Fundraisers look for intelligent solutions to the funding challenges facing their organisations. For many, this means filling in the gaps in the revenue budget with opportunistic funding applications. The larger, more robust organisations plan ahead for the role that fundraised income can realistically be expected to play in the overall business model supporting the artistic vision. Smaller organisations often struggle to invest sufficient resource and know-how into the task. But most not for profit arts organisations are a red ink business. The standard funding profile for an arts organisation is a patchwork of public and private funding sources which, together with other income, services a financial profile brushing the edge of bankruptcy.

So it is hard to imagine that the arts could dispense with public support via grants and private philanthropy. Left to the market, organisations would need to invest more heavily in the brand and become artistically risk averse. They would inevitably develop aggressive competitive tactics within their own sector, which would militate against a rich and diverse cultural ecology. For the moment then, for better or for worse, the business models of most arts organisations need fundraised income to survive. Intelligent fundraising builds sustainable partnerships from a diversity of sources. Ideally the combined characteristics and strengths of these partnerships create a funding environment that supports excellence and innovation, and builds institutional capacity for the future.

What do intelligent funding partners bring to the mix? Public funding agencies make their best contribution when they offer enough cash to leverage support from other sources, and they invest both money and skills in a stabilising process. However, to benefit from major public investment, an organisation has to be sufficiently robust in its governance and resources to be able to manage organisational change and high levels of public accountability. Some of the most impressive examples of business partnership involve a combination of cash and expertise in press and marketing, for example, or in-kind support.

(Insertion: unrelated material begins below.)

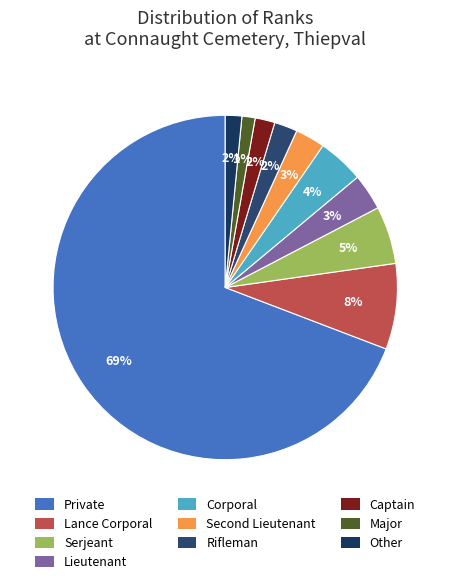

How many slices are in this pie chart?

10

Good partnerships involve mutual respect and a commitment to a sustained relationship. The most effective individual philanthropists are those passionate, generous individuals who make relatively uncomplicated demands. They take pleasure from participating in success and in helping to build a platform that supports community participation. In the best examples, mutual trust and loyalty are developed over the long-term. The most sophisticated charitable trusts are prepared to bridge the most intractable funding gaps. They offer a light touch because they understand the arts environment, recognise good practice, and are content to act as enablers.

The common ingredient between all funding partners and arts organisations is the desire to invest in success, howsoever that may be separately defined. The question remains, though: what should an arts organisation be asking of their intelligent funders? First of all, a healthy cultural sector needs to base development on sustainable funding streams from partners willing to invest over a significant period. Mature relationships create an informed funding market. Arts organisations want to offer themselves to funders as robust and confident partners. An under-resourced organisation is vulnerable to exploitation from both internal and external stakeholders.

Intelligent funders recognise the need to build investment for the future into the funding package. Innovative funding invests in skills, people, new technology and research. Intelligent funders will be prepared to contribute to a big vision that involves working with a diversity of partners. It is likely that arts organisations will progressively need to invest in strategic partnerships within the sector, across artforms and with business.
Perhaps the arts, business, individual philanthropists and the independent and public sectors have more points of common interest than can be easily identified from our individual silos. There is certainly a wealth of intelligent debate about the future of funding. For better or for worse, it would at least be revealing for private and public funders to pilot some new models for collaboration, governance, innovation and participation.

Eva Woloshyn is Director of Development and Corporate Affairs at Trinity Laban.